Martín Espada will receive the 2014 Busboys and Poets Award on Saturday, September 13, at 5:30 p.m. in Grand Tier III, Center for the Arts, on George Mason University’s Fairfax, VA, campus. The award is sponsored by Busboys and Poets, a restaurant, bookstore, fair trade market and gathering place based in Washington, DC. In addition to recognizing the work of the poet chosen to receive it, the award also pays tribute to Langston Hughes, who worked as a busboy at the Wardman Park Hotel in Washington, D.C., during the 1920s before he gained recognition as a poet. The presentation of the award—which includes a plaque and a monetary award—will follow a talk and reading by Espada.

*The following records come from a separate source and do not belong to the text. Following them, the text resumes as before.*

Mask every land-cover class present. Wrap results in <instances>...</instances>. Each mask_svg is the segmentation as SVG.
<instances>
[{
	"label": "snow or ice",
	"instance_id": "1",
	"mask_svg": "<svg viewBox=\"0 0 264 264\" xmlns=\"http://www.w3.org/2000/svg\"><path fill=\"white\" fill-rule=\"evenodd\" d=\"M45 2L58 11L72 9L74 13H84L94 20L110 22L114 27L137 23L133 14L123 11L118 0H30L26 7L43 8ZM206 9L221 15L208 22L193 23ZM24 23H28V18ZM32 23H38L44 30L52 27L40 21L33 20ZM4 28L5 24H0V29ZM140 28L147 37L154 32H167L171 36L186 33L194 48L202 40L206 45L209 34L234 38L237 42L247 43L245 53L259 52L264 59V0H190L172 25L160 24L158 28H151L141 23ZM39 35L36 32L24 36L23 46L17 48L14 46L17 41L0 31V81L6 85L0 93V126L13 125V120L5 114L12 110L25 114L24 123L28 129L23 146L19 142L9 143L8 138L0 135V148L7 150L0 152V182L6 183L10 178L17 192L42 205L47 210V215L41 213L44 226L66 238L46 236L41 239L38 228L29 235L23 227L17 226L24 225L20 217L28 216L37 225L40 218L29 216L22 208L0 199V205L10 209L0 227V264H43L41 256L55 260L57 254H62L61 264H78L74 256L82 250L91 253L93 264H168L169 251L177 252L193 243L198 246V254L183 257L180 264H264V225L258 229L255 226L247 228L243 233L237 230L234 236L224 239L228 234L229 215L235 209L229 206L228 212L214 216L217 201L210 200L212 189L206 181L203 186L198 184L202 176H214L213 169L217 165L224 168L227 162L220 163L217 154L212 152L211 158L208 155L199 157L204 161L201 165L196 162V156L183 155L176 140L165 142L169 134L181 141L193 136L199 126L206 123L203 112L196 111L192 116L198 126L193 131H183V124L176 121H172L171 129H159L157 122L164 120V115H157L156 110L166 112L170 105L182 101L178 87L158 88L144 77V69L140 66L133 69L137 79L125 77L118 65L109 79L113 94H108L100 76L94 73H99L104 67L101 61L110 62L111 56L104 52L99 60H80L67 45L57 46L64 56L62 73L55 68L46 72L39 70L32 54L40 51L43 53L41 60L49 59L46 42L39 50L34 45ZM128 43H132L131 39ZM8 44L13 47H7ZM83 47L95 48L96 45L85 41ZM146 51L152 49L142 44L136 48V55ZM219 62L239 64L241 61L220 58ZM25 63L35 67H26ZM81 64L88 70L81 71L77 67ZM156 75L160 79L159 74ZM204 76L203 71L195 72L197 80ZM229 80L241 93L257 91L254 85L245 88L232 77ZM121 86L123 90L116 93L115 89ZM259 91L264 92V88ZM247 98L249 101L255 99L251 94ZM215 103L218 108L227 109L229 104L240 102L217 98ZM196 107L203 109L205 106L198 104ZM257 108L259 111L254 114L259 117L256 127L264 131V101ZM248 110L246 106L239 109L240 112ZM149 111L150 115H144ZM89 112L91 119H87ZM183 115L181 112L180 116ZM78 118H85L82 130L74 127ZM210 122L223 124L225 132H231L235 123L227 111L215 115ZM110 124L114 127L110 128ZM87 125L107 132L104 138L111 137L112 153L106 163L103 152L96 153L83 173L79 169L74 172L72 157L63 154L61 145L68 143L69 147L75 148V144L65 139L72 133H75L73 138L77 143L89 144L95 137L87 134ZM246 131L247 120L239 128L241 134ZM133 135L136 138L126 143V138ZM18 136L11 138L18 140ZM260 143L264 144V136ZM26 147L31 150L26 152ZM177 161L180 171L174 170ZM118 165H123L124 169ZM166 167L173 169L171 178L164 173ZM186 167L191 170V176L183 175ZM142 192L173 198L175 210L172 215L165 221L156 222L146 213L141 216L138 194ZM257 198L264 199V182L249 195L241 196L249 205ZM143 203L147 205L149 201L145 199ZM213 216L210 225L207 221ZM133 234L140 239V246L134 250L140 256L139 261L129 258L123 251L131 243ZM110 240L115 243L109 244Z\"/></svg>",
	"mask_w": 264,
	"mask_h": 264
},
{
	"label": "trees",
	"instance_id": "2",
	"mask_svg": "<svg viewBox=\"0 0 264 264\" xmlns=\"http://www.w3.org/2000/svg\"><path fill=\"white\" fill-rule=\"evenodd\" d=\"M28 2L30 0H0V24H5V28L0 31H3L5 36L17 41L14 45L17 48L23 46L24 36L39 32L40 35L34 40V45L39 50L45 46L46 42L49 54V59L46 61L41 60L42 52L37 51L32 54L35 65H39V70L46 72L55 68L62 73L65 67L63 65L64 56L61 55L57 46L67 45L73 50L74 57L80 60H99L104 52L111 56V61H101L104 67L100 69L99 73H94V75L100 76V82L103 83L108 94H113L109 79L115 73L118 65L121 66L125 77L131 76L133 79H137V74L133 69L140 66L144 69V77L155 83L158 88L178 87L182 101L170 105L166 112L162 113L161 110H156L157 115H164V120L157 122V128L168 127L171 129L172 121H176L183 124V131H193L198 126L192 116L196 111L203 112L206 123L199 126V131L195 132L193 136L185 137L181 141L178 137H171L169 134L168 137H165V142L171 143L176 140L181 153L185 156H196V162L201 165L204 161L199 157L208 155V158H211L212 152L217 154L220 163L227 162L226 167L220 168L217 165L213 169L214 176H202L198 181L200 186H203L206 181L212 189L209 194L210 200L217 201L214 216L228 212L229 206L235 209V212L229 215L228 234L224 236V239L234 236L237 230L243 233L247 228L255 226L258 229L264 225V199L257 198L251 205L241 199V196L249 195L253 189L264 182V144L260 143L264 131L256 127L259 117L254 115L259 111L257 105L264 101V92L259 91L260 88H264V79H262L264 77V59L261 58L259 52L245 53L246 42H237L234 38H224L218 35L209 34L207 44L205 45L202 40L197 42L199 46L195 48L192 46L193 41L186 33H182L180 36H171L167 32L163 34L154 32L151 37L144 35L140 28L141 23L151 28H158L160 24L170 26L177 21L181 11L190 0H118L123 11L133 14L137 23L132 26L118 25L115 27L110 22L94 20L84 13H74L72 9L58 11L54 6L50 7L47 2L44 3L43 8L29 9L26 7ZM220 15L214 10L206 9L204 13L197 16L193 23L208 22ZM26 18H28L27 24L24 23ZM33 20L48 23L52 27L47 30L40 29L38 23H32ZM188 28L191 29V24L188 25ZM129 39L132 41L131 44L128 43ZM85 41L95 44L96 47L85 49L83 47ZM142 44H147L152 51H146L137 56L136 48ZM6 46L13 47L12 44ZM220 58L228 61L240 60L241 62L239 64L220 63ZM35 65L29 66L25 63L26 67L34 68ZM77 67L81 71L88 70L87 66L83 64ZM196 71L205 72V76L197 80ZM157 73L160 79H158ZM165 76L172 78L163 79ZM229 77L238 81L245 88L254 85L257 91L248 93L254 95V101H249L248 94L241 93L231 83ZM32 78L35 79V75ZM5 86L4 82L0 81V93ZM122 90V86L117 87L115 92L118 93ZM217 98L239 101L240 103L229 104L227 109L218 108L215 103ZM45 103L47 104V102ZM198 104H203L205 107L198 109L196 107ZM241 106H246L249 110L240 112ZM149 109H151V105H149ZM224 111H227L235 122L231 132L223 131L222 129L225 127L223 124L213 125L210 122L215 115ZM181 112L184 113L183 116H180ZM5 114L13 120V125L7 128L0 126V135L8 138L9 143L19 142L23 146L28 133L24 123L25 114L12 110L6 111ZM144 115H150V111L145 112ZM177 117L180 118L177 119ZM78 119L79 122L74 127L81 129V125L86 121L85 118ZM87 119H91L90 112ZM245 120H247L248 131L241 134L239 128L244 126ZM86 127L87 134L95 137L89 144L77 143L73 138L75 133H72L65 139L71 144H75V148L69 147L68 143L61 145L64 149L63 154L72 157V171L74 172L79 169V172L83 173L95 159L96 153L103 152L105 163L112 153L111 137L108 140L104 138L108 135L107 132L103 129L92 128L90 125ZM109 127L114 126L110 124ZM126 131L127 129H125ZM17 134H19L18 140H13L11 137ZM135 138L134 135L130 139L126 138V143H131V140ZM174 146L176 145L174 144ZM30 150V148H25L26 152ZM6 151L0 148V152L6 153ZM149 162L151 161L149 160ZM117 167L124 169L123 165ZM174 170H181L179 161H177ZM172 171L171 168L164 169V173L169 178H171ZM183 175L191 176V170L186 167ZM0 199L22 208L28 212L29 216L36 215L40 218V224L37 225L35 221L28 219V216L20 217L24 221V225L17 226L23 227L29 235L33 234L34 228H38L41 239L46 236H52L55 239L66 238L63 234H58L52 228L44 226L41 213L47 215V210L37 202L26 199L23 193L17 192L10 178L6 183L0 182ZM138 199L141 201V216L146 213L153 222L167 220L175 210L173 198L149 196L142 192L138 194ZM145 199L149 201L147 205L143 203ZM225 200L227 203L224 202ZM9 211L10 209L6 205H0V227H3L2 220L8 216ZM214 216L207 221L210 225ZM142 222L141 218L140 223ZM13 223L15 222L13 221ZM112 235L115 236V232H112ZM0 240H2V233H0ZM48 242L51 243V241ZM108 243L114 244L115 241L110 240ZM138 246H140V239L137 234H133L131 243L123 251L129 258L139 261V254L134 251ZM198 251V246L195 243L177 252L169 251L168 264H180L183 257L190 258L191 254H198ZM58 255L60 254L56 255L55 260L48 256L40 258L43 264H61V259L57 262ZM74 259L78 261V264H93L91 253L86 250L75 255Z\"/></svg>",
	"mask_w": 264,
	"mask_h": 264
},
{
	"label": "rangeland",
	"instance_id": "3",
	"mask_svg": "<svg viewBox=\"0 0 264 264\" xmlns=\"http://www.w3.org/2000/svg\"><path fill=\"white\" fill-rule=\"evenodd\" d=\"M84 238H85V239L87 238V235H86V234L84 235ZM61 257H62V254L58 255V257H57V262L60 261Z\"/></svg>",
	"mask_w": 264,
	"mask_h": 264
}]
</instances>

Martín Espada was born in Brooklyn, New York in 1957. He has published more than fifteen books as a poet, editor, essayist and translator. His latest collection of poems, The Trouble Ball (Norton), is the recipient of the Milt Kessler Award, a Massachusetts Book Award and an International Latino Book Award. His previous book of poems, The Republic of Poetry (Norton), was a finalist for the Pulitzer Prize. He has also received an American Book Award, the Shelley Memorial Award, the PEN/Revson Fellowship and a Guggenheim Fellowship. The title poem of his collection, Alabanza, about 9/11, has been widely anthologized and performed. His book of essays, Zapata’s Disciple (South End Press), has been banned in Tucson as part of the Mexican-American Studies Program outlawed by the state of Arizona. A former tenant lawyer in Greater Boston’s Latino community, Espada is currently a professor in the Department of English at the University of Massachusetts-Amherst.
Previous winners of the Busboys and Poets Award include Claudia Rankine (2011), Rita Dove (2012), and Sonia Sanchez (2013).